There are now a number of generically manufactured thyroid preparations, and a huge body of patients (not just in UK) complaining of variations in efficacy between different manufacturers. Sadly, many doctors ignore what their patients say in this regard; but the fact is that at the present time, synthetic T4 is actually less reliable in potency than Armour.
BTF Much of the debate about the use of Armour relates to individual accounts of patients who are convinced that switching from thyroxine to Armour has transformed their lives. Doctors are equally aware of patients who have found this treatment unhelpful and some have felt worse than on thyroxine.

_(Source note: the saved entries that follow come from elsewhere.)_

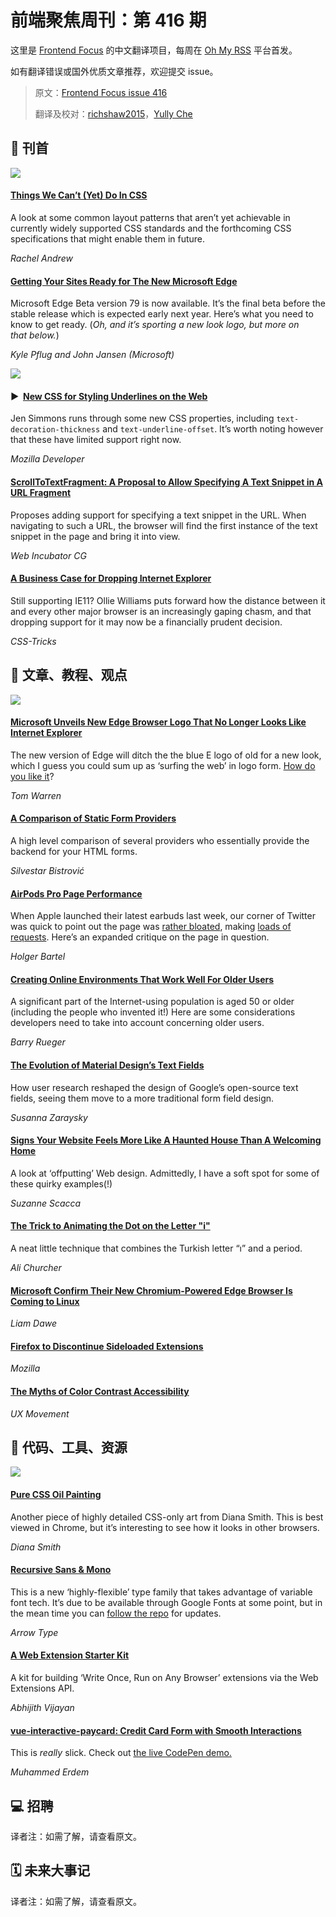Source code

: # 前端聚焦周刊：第 416 期

这里是 [Frontend Focus](https://frontendfoc.us/latest) 的中文翻译项目，每周在 [Oh My RSS](https://ohmyrss.com/?fef) 平台首发。

如有翻译错误或国外优质文章推荐，欢迎提交 issue。

> 原文：[Frontend Focus issue 416](https://frontendfoc.us/issues/416)
> 
> 翻译及校对：[richshaw2015](https://github.com/richshaw2015)，[Yully Che](https://github.com/chechebecomestrong)

## 🚀 刊首

[![](https://res.cloudinary.com/cpress/image/upload/w_1280,e_sharpen:60/zk59yl3ecuyjdekv2cdd.jpg)](https://frontendfoc.us/link/79483/rss)

#### [Things We Can’t (Yet) Do In CSS](https://frontendfoc.us/link/79483/rss "www.smashingmagazine.com")

A look at some common layout patterns that aren’t yet achievable in currently widely supported CSS standards and the forthcoming CSS specifications that might enable them in future.

*Rachel Andrew*

#### [Getting Your Sites Ready for The New Microsoft Edge](https://frontendfoc.us/link/79484/rss "blogs.windows.com")

Microsoft Edge Beta version 79 is now available. It’s the final beta before the stable release which is expected early next year. Here’s what you need to know to get ready. (_Oh, and it’s sporting a new look logo, but more on that below._)

*Kyle Pflug and John Jansen (Microsoft)*

[![](https://copm.s3.amazonaws.com/fc7aca4b.png)](https://frontendfoc.us/link/79485/rss)

#### ▶  [New CSS for Styling Underlines on the Web](https://frontendfoc.us/link/79490/rss "www.youtube.com")

Jen Simmons runs through some new CSS properties, including `text-decoration-thickness` and `text-underline-offset`. It’s worth noting however that these have limited support right now.

*Mozilla Developer*

#### [ScrollToTextFragment: A Proposal to Allow Specifying A Text Snippet in A URL Fragment](https://frontendfoc.us/link/79491/rss "github.com")

Proposes adding support for specifying a text snippet in the URL. When navigating to such a URL, the browser will find the first instance of the text snippet in the page and bring it into view.

*Web Incubator CG*

#### [A Business Case for Dropping Internet Explorer](https://frontendfoc.us/link/79492/rss "css-tricks.com")

Still supporting IE11? Ollie Williams puts forward how the distance between it and every other major browser is an increasingly gaping chasm, and that dropping support for it may now be a financially prudent decision.

*CSS-Tricks*

## 📙 文章、教程、观点

[![](https://res.cloudinary.com/cpress/image/upload/w_1280,e_sharpen:60/v1572950960/txsvmskomvwf1nrinaos.jpg)](https://frontendfoc.us/link/79495/rss)

#### [Microsoft Unveils New Edge Browser Logo That No Longer Looks Like Internet Explorer](https://frontendfoc.us/link/79495/rss "www.theverge.com")

The new version of Edge will ditch the the blue E logo of old for a new look, which I guess you could sum up as ‘surfing the web’ in logo form. [How do you like it](https://frontendfoc.us/link/79496/rss)?

*Tom Warren*

#### [A Comparison of Static Form Providers](https://frontendfoc.us/link/79497/rss "itnext.io")

A high level comparison of several providers who essentially provide the backend for your HTML forms.

*Silvestar Bistrović*

#### [AirPods Pro Page Performance](https://frontendfoc.us/link/79498/rss "foobartel.com")

When Apple launched their latest earbuds last week, our corner of Twitter was quick to point out the page was [rather bloated](https://frontendfoc.us/link/79499/rss), making [loads of requests](https://frontendfoc.us/link/79500/rss). Here’s an expanded critique on the page in question.

*Holger Bartel*

#### [Creating Online Environments That Work Well For Older Users](https://frontendfoc.us/link/79502/rss "www.smashingmagazine.com")

A significant part of the Internet-using population is aged 50 or older (including the people who invented it!) Here are some considerations developers need to take into account concerning older users.

*Barry Rueger*

#### [The Evolution of Material Design’s Text Fields](https://frontendfoc.us/link/79503/rss "medium.com")

How user research reshaped the design of Google’s open-source text fields, seeing them move to a more traditional form field design.

*Susanna Zaraysky*

#### [Signs Your Website Feels More Like A Haunted House Than A Welcoming Home](https://frontendfoc.us/link/79504/rss "www.smashingmagazine.com")

A look at ‘offputting’ Web design. Admittedly, I have a soft spot for some of these quirky examples(!)

*Suzanne Scacca*

#### [The Trick to Animating the Dot on the Letter "i"](https://frontendfoc.us/link/79505/rss "css-tricks.com")

A neat little technique that combines the Turkish letter “ı” and a period.

*Ali Churcher*

#### [Microsoft Confirm Their New Chromium-Powered Edge Browser Is Coming to Linux](https://frontendfoc.us/link/79506/rss "www.gamingonlinux.com")

*Liam Dawe*

#### [Firefox to Discontinue Sideloaded Extensions](https://frontendfoc.us/link/79508/rss "blog.mozilla.org")

*Mozilla*

#### [The Myths of Color Contrast Accessibility](https://frontendfoc.us/link/79509/rss "uxmovement.com")

*UX Movement*

## 🔧 代码、工具、资源

[![](https://res.cloudinary.com/cpress/image/upload/w_1280,e_sharpen:60/v1573036871/dxysyuvzzhczwiiqap2u.jpg)](https://frontendfoc.us/link/79510/rss)

#### [Pure CSS Oil Painting](https://frontendfoc.us/link/79510/rss "diana-adrianne.com")

Another piece of highly detailed CSS-only art from Diana Smith. This is best viewed in Chrome, but it’s interesting to see how it looks in other browsers.

*Diana Smith*

#### [Recursive Sans & Mono](https://frontendfoc.us/link/79511/rss "www.recursive.design")

This is a new ‘highly-flexible’ type family that takes advantage of variable font tech. It’s due to be available through Google Fonts at some point, but in the mean time you can [follow the repo](https://frontendfoc.us/link/79512/rss) for updates.

*Arrow Type*

#### [A Web Extension Starter Kit](https://frontendfoc.us/link/79513/rss "github.com")

A kit for building ‘Write Once, Run on Any Browser’ extensions via the Web Extensions API.

*Abhijith Vijayan*

#### [vue-interactive-paycard: Credit Card Form with Smooth Interactions](https://frontendfoc.us/link/79514/rss "github.com")

This is _really_ slick. Check out [the live CodePen demo.](https://frontendfoc.us/link/79515/rss)

*Muhammed Erdem*

## 💻 招聘

译者注：如需了解，请查看原文。

## 🗓 未来大事记

译者注：如需了解，请查看原文。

We feel that it is important to keep an open mind about alternative thyroid hormone replacement regimens to thyroxine, but these issues can only be addressed by a properly conducted prospective randomised controlled trial.
TPA: It appears that conventional medicine has not made any serious attempt to evaluate the evidence regarding the empirical use of Armour and that its wholesale dismissal of the concept represents, at least in part, a biased attitude. TPA-UK would like to see the instigation of a properly conducted prospective randomised control trial as soon as possible.
The last paragraph about keeping an open mind is, clearly, the one thing that BTF is not doing. Since natural desiccated porcine thyroid extract was available since 1894, long before synthetic T4, and making patients better, it is up to medical authorities to PROVE on the contrary, that synthetic T4 is as good, safe and reliable as Armour.
I await your comments with interest.
Thyroid Patient Advocate
Rees-Jones RW, Rolla AR, Larsen PR. Hormonal content of thyroid replacement preparations. JAMA 1980; 243: 549-550.